■ EXERCISE GOAL:
Rewrite the listing below, replacing every "collectors" with "collected by" and leaving everything else unchanged.
═══ DATA FOR THIS EXERCISE ═══
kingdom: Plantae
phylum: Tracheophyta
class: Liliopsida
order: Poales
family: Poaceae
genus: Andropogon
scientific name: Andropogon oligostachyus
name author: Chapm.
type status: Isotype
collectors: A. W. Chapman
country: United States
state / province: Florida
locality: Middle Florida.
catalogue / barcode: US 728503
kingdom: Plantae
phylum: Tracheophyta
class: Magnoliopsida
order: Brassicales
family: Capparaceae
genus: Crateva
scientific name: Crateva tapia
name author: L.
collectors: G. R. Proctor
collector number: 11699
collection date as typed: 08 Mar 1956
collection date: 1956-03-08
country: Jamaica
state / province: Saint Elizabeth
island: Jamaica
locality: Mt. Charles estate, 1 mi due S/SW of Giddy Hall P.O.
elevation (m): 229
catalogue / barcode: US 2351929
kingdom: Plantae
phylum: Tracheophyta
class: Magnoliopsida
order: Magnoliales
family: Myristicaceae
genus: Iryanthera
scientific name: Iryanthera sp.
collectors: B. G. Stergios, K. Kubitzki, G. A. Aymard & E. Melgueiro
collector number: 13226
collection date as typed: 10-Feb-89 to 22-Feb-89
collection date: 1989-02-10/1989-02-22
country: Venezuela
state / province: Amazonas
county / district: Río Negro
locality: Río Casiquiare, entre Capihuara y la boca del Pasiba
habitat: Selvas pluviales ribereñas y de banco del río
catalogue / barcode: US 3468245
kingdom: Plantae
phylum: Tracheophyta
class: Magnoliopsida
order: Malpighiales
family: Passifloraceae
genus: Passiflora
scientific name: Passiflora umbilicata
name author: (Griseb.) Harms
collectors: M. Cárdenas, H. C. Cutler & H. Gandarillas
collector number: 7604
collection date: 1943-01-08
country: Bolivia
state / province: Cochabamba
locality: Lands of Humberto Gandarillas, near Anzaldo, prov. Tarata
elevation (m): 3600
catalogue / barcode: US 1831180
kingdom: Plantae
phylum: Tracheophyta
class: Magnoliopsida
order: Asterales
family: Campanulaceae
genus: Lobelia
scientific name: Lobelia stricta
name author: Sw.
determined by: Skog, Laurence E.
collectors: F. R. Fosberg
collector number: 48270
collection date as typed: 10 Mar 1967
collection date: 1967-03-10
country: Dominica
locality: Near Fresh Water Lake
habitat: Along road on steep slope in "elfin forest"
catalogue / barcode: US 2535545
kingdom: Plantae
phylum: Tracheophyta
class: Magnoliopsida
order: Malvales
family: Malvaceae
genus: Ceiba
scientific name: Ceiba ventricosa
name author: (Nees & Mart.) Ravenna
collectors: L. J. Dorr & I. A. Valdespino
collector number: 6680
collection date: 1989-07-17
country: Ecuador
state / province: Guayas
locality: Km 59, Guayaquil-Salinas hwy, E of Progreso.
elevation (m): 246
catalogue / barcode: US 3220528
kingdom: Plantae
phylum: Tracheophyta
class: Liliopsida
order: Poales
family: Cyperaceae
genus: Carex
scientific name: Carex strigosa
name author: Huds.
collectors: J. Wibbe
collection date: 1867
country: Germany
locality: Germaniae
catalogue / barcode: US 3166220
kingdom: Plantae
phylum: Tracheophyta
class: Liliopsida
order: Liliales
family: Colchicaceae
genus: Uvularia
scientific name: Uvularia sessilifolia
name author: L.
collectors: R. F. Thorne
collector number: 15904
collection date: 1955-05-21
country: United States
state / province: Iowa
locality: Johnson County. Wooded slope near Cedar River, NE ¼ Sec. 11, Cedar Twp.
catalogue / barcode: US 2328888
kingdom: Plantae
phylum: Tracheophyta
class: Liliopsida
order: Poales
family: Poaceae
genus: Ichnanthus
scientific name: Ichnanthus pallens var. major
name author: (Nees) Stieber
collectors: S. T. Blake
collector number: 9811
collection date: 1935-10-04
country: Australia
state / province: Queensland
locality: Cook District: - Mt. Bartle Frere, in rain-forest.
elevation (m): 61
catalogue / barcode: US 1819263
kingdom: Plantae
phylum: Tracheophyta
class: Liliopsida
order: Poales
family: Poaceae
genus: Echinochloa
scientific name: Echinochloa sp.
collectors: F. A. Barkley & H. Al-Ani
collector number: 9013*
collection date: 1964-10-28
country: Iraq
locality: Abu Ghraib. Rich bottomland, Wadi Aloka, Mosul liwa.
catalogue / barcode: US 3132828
═══
■ EXERCISE RESPONSE:
kingdom: Plantae
phylum: Tracheophyta
class: Liliopsida
order: Poales
family: Poaceae
genus: Andropogon
scientific name: Andropogon oligostachyus
name author: Chapm.
type status: Isotype
collected by: A. W. Chapman
country: United States
state / province: Florida
locality: Middle Florida.
catalogue / barcode: US 728503
kingdom: Plantae
phylum: Tracheophyta
class: Magnoliopsida
order: Brassicales
family: Capparaceae
genus: Crateva
scientific name: Crateva tapia
name author: L.
collected by: G. R. Proctor
collector number: 11699
collection date as typed: 08 Mar 1956
collection date: 1956-03-08
country: Jamaica
state / province: Saint Elizabeth
island: Jamaica
locality: Mt. Charles estate, 1 mi due S/SW of Giddy Hall P.O.
elevation (m): 229
catalogue / barcode: US 2351929
kingdom: Plantae
phylum: Tracheophyta
class: Magnoliopsida
order: Magnoliales
family: Myristicaceae
genus: Iryanthera
scientific name: Iryanthera sp.
collected by: B. G. Stergios, K. Kubitzki, G. A. Aymard & E. Melgueiro
collector number: 13226
collection date as typed: 10-Feb-89 to 22-Feb-89
collection date: 1989-02-10/1989-02-22
country: Venezuela
state / province: Amazonas
county / district: Río Negro
locality: Río Casiquiare, entre Capihuara y la boca del Pasiba
habitat: Selvas pluviales ribereñas y de banco del río
catalogue / barcode: US 3468245
kingdom: Plantae
phylum: Tracheophyta
class: Magnoliopsida
order: Malpighiales
family: Passifloraceae
genus: Passiflora
scientific name: Passiflora umbilicata
name author: (Griseb.) Harms
collected by: M. Cárdenas, H. C. Cutler & H. Gandarillas
collector number: 7604
collection date: 1943-01-08
country: Bolivia
state / province: Cochabamba
locality: Lands of Humberto Gandarillas, near Anzaldo, prov. Tarata
elevation (m): 3600
catalogue / barcode: US 1831180
kingdom: Plantae
phylum: Tracheophyta
class: Magnoliopsida
order: Asterales
family: Campanulaceae
genus: Lobelia
scientific name: Lobelia stricta
name author: Sw.
determined by: Skog, Laurence E.
collected by: F. R. Fosberg
collector number: 48270
collection date as typed: 10 Mar 1967
collection date: 1967-03-10
country: Dominica
locality: Near Fresh Water Lake
habitat: Along road on steep slope in "elfin forest"
catalogue / barcode: US 2535545
kingdom: Plantae
phylum: Tracheophyta
class: Magnoliopsida
order: Malvales
family: Malvaceae
genus: Ceiba
scientific name: Ceiba ventricosa
name author: (Nees & Mart.) Ravenna
collected by: L. J. Dorr & I. A. Valdespino
collector number: 6680
collection date: 1989-07-17
country: Ecuador
state / province: Guayas
locality: Km 59, Guayaquil-Salinas hwy, E of Progreso.
elevation (m): 246
catalogue / barcode: US 3220528
kingdom: Plantae
phylum: Tracheophyta
class: Liliopsida
order: Poales
family: Cyperaceae
genus: Carex
scientific name: Carex strigosa
name author: Huds.
collected by: J. Wibbe
collection date: 1867
country: Germany
locality: Germaniae
catalogue / barcode: US 3166220
kingdom: Plantae
phylum: Tracheophyta
class: Liliopsida
order: Liliales
family: Colchicaceae
genus: Uvularia
scientific name: Uvularia sessilifolia
name author: L.
collected by: R. F. Thorne
collector number: 15904
collection date: 1955-05-21
country: United States
state / province: Iowa
locality: Johnson County. Wooded slope near Cedar River, NE ¼ Sec. 11, Cedar Twp.
catalogue / barcode: US 2328888
kingdom: Plantae
phylum: Tracheophyta
class: Liliopsida
order: Poales
family: Poaceae
genus: Ichnanthus
scientific name: Ichnanthus pallens var. major
name author: (Nees) Stieber
collected by: S. T. Blake
collector number: 9811
collection date: 1935-10-04
country: Australia
state / province: Queensland
locality: Cook District: - Mt. Bartle Frere, in rain-forest.
elevation (m): 61
catalogue / barcode: US 1819263
kingdom: Plantae
phylum: Tracheophyta
class: Liliopsida
order: Poales
family: Poaceae
genus: Echinochloa
scientific name: Echinochloa sp.
collected by: F. A. Barkley & H. Al-Ani
collector number: 9013*
collection date: 1964-10-28
country: Iraq
locality: Abu Ghraib. Rich bottomland, Wadi Aloka, Mosul liwa.
catalogue / barcode: US 3132828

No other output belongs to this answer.